Great Mills
- Type: Public company
- Industry: Retail; DIY;
- Founded: 1972
- Defunct: December 2000
- Fate: Merged into Focus DIY
- Products: DIY Tools; Paint & decor; Outdoor living; Gardening;
- Parent: RMC Group plc (1979–2000)

= Great Mills (DIY) =

DIY chain in the United Kingdom

Great Mills was a British DIY retailer, consisting of around 98 stores across the United Kingdom. The business was bought by Focus DIY in December 2000 for £285m, who had also previously acquired rivals Payless DIY and Do It All.

==History==

A Great Mills storefront

Originally known as Clapton Building Supplies, the first store at Paulton, Somerset in 1972 was officially opened by Tony Blackburn, an unwell Dulux Dog and a staff of four. The store had a modest turnover of £50,000 but within six months, the turnover had doubled.

In the beginning of the 1990s, Great Mills launched Bay6 (Basics). These stores were identical in size, look and layout to those of rival retailer Wickes. Wickes bought the six Bay6 stores in 1995 from Great Mills' parent company, RMC. Four were already trading, and two were under construction.

An important step forward for the company came in 1992, with the introduction of a new central distribution method of delivering products to its stores. This saved many motorway miles as deliveries were coordinated, rather than having hundreds of suppliers delivering to the same store each day.

Of the product range, over 70% was delivered by the Great Mills fleet in 2000 two or three times weekly.

Some of the worst-performing Great Mills stores, at St. Austell, Salisbury and Northallerton, were rebranded in 1994 into the No Frills DIY chain. Other than external signage saying No Frills, the interior of the stores followed no corporate planning as the concept was to sell anything and everything in an attempt to make the loss-making store profitable again. Only St. Austell got close to being in profit before the entire chain was shut with the sale of Great Mills. Whilst none of the stores made a profit before closure, they did significantly reduce their losses.

To further reduce distribution costs, a new Central Distribution Centre was opened in July 1997. The purpose-built development was fully automated and used computer systems to monitor stock control and to make sure deliveries were made on time to stores.

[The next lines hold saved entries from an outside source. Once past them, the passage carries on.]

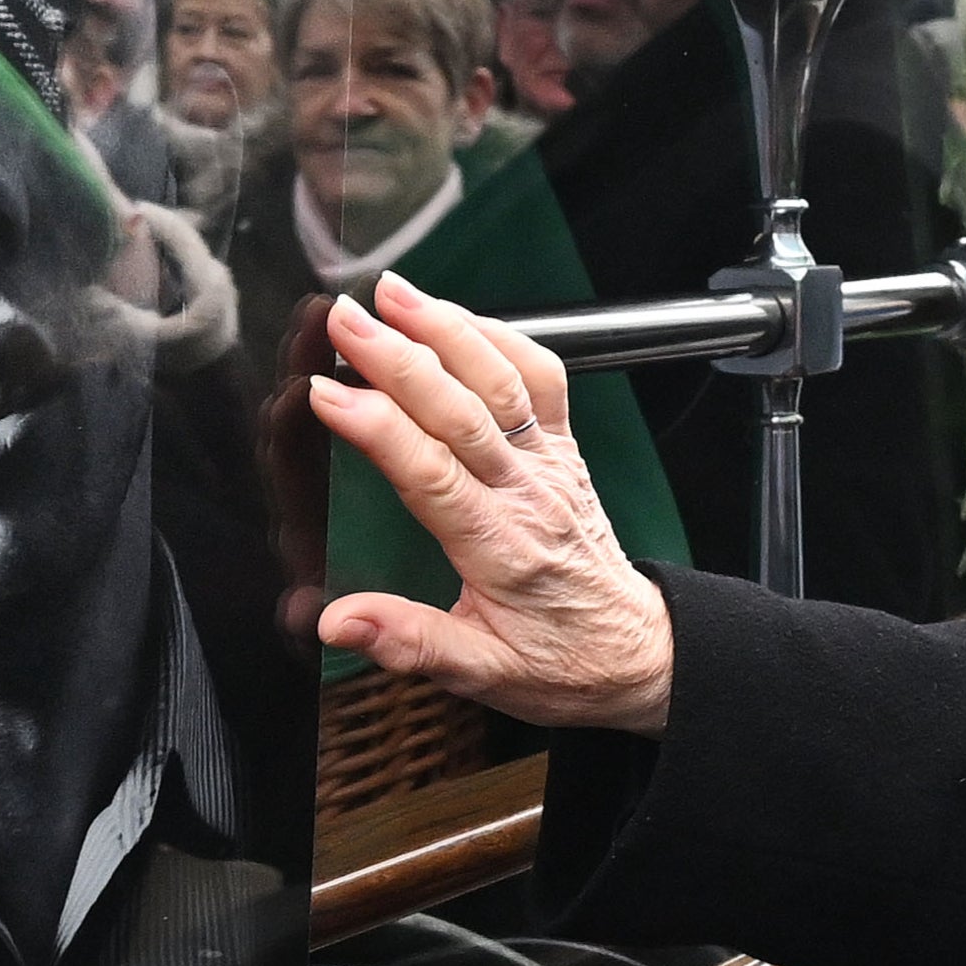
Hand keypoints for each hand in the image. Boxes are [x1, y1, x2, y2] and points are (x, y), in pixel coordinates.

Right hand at [308, 278, 675, 728]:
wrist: (637, 654)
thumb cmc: (560, 665)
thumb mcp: (482, 674)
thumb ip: (410, 642)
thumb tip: (337, 622)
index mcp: (501, 548)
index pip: (433, 472)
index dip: (378, 427)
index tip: (327, 393)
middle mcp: (529, 493)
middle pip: (462, 409)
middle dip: (400, 355)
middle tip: (345, 318)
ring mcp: (551, 463)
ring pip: (503, 379)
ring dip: (447, 327)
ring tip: (393, 291)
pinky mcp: (565, 449)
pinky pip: (543, 379)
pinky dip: (502, 336)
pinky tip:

In May 1998, Great Mills appointed Jill Keen from Asda as marketing director, taking over from Peter Bastin.

=== Sale to Focus DIY ===
RMC Group put Great Mills up for sale in 2000, as chief executive Peter Young said the business "is not a core part of what we do". Later that year, the Great Mills business of circa 100 stores was acquired by Focus DIY, after they had abandoned a previous acquisition attempt of Homebase. The Great Mill stores were all externally rebranded to Focus DIY, though some stores retained parts of the interior Great Mills branding.

In 2011, Focus DIY itself entered administration. Some of the ex-Great Mills locations were sold off to other retailers, while others were left empty. The original Great Mill flagship store in Paulton stood empty until 2015, when it became an outlet for Wickes.